The family looks shabby, poor, hardened, but they smile, insisting we come in, two of the children showing us around their few things, the mattresses stacked up in the back awaiting nighttime. While most of their fathers are back in Syria, defending what their family has left, fighting, some men have no choice but to accompany their children and take a role trying to earn money as refugees. When spring and summer come, there will no doubt be opportunities in the orchards and farms, but winter presents a different face.
We ask local organisations working in Syria and its neighbours what messages the proposed No Strings films should carry. Children need to understand that whatever they feel is normal in a situation like this, and feelings and behaviour are often linked, they say. Anger is normal; withdrawal is normal. But they should have a sense of hope. There are little things they can do to help each other, that will help them.

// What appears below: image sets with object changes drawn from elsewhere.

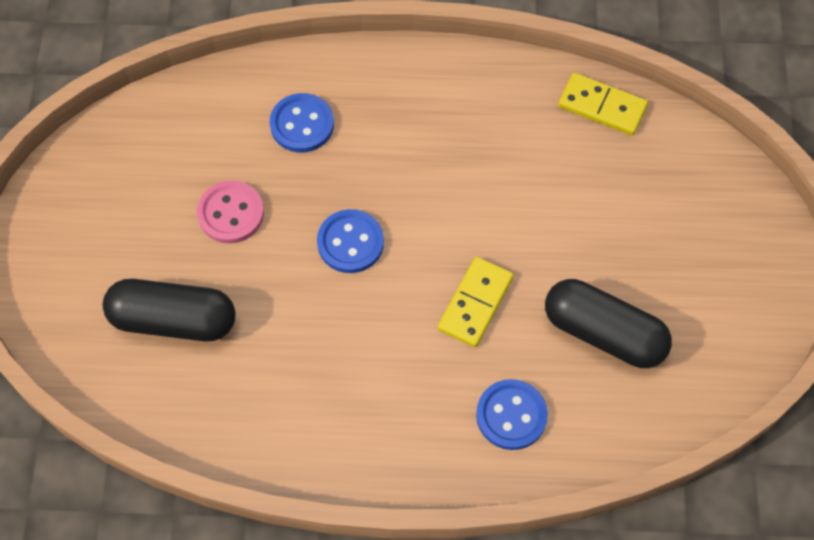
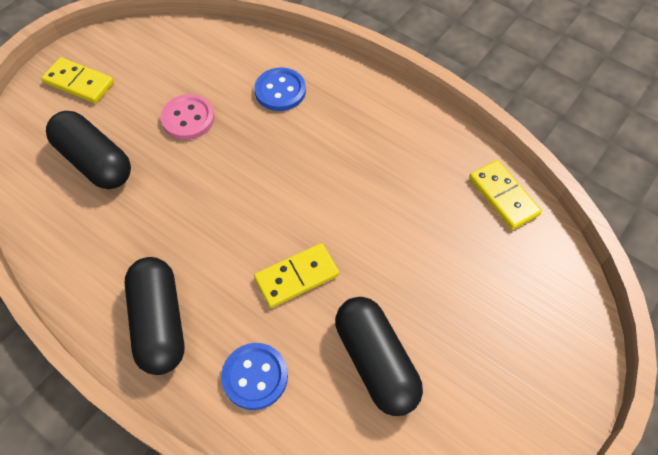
camera: 35 degrees right, 5 degrees down
(71, 246) = (79, 82): none -> yellow domino
(350, 242) = (246, 182): blue button -> none
(385, 428) = (159, 322): none -> black capsule

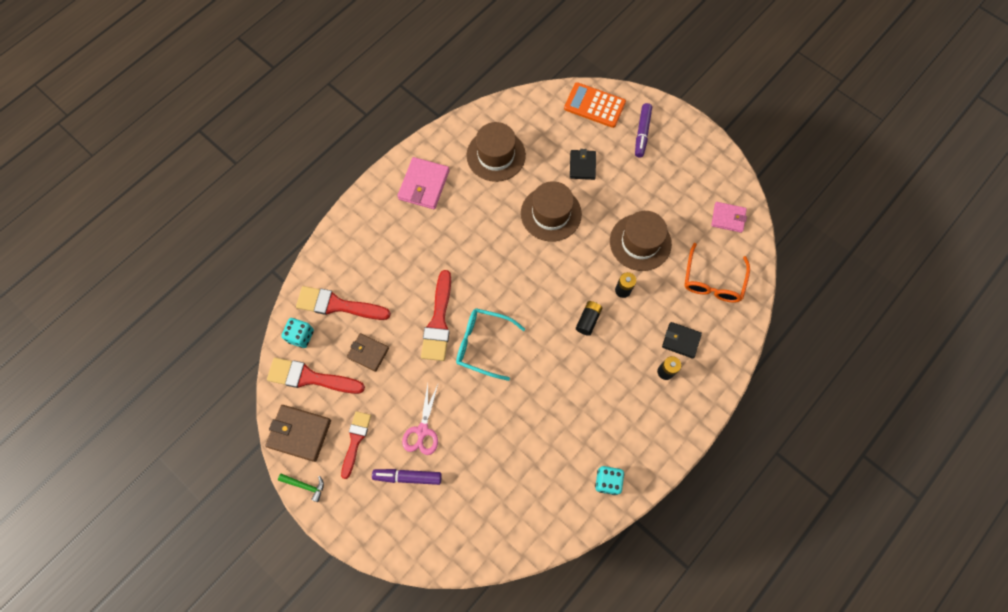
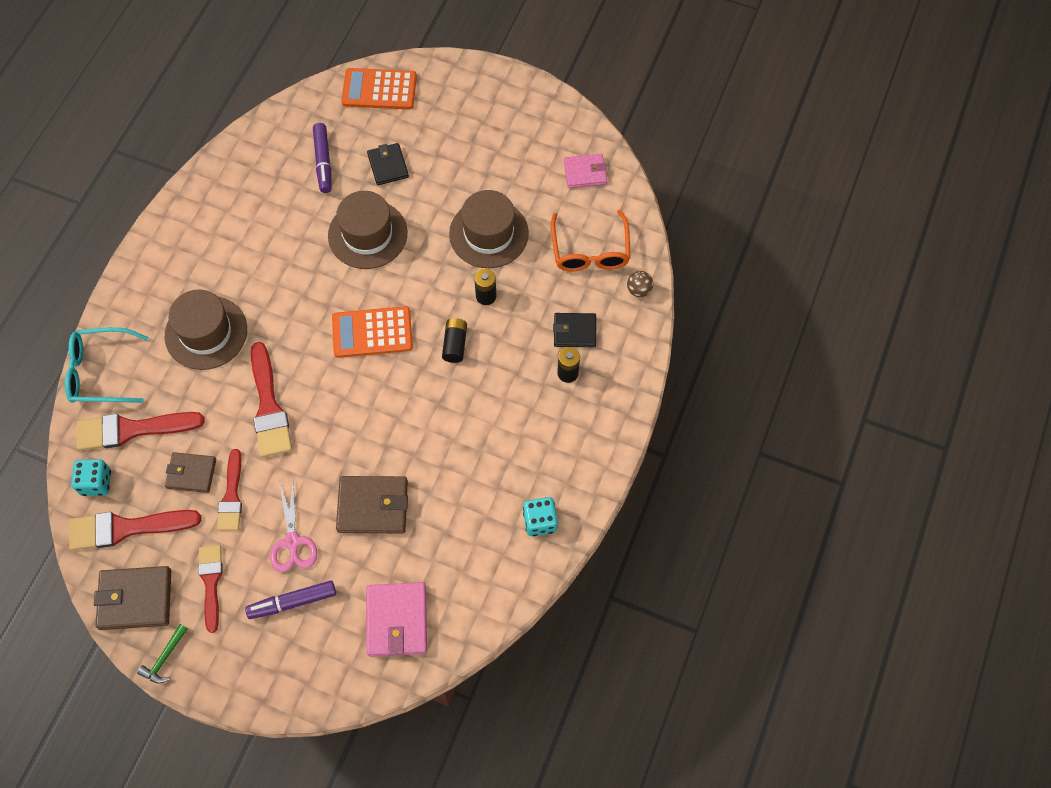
camera: 20 degrees left, 5 degrees down
(305, 485) = (164, 658): green hammer -> green hammer turned 120 degrees clockwise
(391, 379) = (231, 495): none -> red brush
(424, 185) = (194, 250): pink wallet -> pink wallet (397, 620)
(483, 344) = (335, 415): turquoise glasses -> turquoise glasses (101, 372)
(488, 424) = (373, 506): none -> brown wallet
(496, 155) = (274, 186): brown hat -> brown hat (206, 332)
(530, 290) = (372, 333): none -> orange calculator
(642, 133) = (449, 105): purple marker -> purple marker (323, 162)
(740, 324) = (639, 290): none -> brown ball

The idea is that we assemble all these views and create a series of key messages that will be incorporated into two highly engaging, possibly magical puppet films, not dissimilar to the old Muppet films or shows many of us grew up with, but sharing these messages in ways children grasp. No Strings then trains local teachers and facilitators in techniques designed to encourage children to talk, first about the characters in the films, then possibly themselves. Hand or shadow puppet activities either bring comfort, or with older children, involve them directly in working through issues together.
We meet a team of social workers and religious leaders from Damascus, here for a short training programme in reaching out to rapidly increasing numbers, and ensuring their work is effective. They are incredible people, fun, warm, utterly dedicated. They leave the following day, as reports on CNN describe renewed bombing between the border and capital.
One of them, a Catholic sister, works with 400 children a day there. “I have many parents who ask me, how do I respond to my child?” she tells us. “They say, they have changed so much through what they have experienced, I don’t know how I should be with them. I tell them their children need special time and attention. That’s it. It’s all in just one word, really: love.”